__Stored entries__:
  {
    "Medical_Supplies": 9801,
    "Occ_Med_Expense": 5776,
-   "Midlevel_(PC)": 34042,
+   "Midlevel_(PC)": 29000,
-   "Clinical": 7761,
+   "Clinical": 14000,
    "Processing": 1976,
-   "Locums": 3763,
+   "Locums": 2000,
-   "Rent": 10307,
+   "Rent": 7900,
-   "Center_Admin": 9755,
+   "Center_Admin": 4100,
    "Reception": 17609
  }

--

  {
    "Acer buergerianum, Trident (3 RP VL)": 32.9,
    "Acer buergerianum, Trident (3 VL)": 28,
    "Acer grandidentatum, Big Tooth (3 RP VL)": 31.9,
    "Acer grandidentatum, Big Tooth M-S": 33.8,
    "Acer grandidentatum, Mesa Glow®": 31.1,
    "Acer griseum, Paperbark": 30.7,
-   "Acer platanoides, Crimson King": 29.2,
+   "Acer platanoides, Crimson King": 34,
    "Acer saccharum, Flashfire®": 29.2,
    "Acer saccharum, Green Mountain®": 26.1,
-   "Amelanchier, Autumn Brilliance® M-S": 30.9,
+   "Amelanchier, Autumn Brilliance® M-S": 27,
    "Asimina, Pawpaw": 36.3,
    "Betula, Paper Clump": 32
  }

__PROBLEM DETAILS__: If a line in the records above has the word "Trident", copy it out.

__TASK OUTPUT__:
    "Acer buergerianum, Trident (3 RP VL)": 32.9,
    "Acer buergerianum, Trident (3 VL)": 28,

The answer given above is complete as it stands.